• _What is required_: Could you copy every line of the data that contains the word "lines"?

[Dataset items]
........

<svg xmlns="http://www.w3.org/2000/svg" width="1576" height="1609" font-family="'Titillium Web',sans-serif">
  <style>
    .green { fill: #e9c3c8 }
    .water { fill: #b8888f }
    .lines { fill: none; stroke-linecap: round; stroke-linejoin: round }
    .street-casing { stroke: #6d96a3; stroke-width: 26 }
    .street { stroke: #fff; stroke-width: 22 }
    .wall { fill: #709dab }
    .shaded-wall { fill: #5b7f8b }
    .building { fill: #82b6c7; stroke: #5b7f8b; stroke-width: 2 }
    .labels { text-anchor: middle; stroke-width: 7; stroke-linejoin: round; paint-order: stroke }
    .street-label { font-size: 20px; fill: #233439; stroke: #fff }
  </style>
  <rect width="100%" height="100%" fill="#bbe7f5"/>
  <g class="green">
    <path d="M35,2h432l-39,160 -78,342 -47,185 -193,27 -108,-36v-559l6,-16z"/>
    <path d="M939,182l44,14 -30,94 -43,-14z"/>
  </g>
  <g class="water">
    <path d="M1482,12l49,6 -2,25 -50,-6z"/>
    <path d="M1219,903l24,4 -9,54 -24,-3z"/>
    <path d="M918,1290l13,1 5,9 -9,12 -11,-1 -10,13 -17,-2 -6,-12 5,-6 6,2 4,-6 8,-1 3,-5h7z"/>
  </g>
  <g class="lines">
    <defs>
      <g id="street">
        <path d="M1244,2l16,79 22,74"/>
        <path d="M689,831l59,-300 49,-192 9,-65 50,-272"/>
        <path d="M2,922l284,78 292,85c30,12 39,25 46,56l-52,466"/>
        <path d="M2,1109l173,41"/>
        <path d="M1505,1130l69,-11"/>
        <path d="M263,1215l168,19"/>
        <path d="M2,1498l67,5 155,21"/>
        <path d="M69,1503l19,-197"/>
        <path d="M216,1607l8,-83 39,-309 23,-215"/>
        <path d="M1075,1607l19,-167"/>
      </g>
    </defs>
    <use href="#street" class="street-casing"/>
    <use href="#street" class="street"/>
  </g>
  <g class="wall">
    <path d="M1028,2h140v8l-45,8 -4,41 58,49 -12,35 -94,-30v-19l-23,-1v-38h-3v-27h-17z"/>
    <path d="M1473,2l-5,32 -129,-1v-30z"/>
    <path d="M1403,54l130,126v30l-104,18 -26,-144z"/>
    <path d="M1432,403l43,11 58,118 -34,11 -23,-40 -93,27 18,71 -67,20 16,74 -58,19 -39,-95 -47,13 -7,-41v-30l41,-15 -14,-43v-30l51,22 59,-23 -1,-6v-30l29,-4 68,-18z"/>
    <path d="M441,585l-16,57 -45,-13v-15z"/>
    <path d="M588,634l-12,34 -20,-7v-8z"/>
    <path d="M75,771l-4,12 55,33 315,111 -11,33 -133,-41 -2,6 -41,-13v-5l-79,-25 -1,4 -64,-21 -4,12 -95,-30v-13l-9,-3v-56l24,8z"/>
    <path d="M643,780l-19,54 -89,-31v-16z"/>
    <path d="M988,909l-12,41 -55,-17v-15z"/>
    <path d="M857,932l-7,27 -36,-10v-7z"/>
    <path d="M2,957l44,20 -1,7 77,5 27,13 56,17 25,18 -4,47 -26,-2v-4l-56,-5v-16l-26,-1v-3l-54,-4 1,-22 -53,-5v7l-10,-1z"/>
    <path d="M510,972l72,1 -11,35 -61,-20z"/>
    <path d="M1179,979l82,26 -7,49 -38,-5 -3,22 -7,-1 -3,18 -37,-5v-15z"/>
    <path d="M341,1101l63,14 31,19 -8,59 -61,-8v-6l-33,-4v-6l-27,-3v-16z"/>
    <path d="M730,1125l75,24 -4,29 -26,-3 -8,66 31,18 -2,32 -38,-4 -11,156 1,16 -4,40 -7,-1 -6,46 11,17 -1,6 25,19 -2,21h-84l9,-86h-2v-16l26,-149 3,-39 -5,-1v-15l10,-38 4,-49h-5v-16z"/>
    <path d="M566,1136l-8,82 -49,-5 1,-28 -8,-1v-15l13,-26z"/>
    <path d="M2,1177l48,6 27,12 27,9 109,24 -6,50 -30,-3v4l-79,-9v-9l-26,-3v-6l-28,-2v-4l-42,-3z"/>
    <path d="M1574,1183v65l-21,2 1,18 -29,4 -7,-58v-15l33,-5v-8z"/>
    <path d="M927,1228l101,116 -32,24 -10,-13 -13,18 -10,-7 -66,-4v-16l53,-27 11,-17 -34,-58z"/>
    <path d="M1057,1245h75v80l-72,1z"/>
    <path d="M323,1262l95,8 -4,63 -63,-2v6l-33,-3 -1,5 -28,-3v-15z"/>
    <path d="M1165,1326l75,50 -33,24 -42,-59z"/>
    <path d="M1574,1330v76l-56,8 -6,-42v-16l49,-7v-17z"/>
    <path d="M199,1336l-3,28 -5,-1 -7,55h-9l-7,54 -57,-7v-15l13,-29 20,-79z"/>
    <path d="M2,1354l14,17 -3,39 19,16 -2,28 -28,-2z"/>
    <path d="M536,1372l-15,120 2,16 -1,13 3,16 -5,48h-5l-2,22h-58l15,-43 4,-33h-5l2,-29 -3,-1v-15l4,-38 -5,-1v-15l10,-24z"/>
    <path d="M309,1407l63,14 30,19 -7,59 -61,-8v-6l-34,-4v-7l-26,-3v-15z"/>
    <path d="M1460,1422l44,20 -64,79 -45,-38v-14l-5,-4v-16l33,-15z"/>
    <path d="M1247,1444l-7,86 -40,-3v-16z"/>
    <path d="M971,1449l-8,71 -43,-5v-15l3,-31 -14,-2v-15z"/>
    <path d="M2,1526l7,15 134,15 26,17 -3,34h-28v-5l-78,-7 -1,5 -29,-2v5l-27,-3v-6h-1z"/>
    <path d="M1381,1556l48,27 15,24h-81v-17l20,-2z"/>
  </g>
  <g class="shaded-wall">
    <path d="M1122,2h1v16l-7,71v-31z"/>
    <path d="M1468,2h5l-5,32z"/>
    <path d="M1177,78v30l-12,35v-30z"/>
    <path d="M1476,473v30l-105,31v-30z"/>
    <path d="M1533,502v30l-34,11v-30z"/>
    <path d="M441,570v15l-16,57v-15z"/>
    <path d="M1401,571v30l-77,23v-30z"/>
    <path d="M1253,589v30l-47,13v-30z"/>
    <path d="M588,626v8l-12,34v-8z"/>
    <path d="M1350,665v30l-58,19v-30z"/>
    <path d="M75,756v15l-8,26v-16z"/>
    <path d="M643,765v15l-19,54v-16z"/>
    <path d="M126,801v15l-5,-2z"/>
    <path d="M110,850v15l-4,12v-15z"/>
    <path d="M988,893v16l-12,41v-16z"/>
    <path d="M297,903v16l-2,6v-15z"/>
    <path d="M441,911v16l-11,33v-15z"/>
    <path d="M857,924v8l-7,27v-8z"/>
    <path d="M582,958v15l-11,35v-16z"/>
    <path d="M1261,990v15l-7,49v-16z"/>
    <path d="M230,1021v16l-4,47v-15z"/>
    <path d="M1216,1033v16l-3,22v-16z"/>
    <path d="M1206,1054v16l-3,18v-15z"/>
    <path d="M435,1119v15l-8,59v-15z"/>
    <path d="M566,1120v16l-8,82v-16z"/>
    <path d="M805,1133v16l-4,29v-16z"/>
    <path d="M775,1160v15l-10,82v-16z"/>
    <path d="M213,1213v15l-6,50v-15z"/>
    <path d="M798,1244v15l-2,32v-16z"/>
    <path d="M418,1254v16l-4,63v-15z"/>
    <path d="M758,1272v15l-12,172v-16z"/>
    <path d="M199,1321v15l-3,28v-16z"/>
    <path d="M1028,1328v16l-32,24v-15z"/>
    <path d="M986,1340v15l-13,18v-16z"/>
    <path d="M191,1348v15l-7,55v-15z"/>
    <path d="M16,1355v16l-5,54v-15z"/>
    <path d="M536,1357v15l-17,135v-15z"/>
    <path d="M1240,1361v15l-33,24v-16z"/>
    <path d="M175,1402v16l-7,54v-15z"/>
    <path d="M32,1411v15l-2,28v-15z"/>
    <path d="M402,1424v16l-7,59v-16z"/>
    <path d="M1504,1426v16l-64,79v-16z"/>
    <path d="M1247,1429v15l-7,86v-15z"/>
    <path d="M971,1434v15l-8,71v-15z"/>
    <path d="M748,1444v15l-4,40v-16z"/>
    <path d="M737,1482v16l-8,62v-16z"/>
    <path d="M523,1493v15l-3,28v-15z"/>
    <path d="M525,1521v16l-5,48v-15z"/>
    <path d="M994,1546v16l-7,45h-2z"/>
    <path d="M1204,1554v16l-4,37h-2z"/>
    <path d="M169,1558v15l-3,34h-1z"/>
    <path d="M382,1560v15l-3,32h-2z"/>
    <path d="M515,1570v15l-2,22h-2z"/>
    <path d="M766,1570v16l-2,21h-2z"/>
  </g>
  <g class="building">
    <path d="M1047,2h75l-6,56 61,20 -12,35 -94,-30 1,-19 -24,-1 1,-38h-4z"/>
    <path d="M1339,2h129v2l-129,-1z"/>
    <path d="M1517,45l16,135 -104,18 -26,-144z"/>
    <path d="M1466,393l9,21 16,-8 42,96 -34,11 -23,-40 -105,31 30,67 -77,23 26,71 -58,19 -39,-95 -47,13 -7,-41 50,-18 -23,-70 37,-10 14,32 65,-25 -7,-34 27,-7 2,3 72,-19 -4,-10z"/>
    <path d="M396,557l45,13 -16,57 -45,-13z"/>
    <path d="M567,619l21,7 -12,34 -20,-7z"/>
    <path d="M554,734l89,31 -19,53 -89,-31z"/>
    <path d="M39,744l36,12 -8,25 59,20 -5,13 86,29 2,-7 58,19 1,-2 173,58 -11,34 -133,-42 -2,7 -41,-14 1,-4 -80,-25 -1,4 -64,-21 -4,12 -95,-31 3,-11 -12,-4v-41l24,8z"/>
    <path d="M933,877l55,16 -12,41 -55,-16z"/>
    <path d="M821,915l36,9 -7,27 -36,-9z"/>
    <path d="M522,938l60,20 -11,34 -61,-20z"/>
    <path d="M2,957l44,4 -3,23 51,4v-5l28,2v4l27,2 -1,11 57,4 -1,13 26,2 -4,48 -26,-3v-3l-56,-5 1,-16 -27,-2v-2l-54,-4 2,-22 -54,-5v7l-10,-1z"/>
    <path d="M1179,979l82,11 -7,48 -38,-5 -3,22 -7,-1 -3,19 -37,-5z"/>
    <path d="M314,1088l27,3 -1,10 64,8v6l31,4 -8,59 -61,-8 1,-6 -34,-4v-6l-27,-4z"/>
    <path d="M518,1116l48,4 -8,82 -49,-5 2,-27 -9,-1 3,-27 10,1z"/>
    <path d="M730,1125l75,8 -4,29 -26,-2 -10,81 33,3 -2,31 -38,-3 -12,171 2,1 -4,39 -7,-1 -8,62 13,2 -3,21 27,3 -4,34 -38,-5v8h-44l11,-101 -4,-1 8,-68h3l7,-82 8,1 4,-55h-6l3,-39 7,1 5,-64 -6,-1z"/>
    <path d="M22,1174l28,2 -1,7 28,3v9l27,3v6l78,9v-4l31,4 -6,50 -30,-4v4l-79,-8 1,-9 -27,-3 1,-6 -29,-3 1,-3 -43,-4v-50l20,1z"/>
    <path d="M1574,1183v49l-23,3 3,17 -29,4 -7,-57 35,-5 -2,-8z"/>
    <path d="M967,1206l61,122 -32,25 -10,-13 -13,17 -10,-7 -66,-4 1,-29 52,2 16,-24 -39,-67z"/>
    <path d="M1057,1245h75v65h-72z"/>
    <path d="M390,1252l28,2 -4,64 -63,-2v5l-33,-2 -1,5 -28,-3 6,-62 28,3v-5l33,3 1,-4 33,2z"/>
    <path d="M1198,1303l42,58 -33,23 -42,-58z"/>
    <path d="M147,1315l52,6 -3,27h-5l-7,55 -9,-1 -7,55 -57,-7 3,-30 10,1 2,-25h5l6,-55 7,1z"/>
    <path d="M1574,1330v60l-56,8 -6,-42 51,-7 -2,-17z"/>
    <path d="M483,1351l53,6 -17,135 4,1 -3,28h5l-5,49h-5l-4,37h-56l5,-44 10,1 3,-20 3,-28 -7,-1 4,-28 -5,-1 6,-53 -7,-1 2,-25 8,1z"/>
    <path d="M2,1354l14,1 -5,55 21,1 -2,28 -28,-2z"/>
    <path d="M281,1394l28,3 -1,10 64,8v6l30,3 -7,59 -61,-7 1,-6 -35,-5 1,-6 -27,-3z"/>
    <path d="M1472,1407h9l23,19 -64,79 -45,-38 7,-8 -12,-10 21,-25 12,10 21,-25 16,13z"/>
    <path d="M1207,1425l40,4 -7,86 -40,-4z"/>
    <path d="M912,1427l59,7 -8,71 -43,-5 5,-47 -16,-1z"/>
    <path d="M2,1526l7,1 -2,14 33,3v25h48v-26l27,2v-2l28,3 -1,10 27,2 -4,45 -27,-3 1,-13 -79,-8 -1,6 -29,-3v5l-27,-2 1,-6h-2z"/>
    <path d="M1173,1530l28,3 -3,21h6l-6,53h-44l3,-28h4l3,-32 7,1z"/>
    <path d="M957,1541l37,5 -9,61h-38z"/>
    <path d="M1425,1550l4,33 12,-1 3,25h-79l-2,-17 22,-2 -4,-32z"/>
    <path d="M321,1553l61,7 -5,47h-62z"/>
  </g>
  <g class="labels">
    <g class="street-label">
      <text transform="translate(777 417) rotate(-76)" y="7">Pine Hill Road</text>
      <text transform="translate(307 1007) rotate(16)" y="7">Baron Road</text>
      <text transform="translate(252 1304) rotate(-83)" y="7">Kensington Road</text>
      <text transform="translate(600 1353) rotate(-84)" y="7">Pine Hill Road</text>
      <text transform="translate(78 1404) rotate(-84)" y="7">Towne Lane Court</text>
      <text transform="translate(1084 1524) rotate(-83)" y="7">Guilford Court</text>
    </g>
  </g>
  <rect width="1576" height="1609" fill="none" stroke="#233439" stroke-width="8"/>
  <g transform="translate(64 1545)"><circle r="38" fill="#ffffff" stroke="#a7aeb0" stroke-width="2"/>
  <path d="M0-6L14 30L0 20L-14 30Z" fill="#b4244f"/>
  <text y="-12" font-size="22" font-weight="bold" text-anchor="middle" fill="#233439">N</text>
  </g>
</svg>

........

• _Solution to the problem_:
    .lines { fill: none; stroke-linecap: round; stroke-linejoin: round }
  <g class="lines">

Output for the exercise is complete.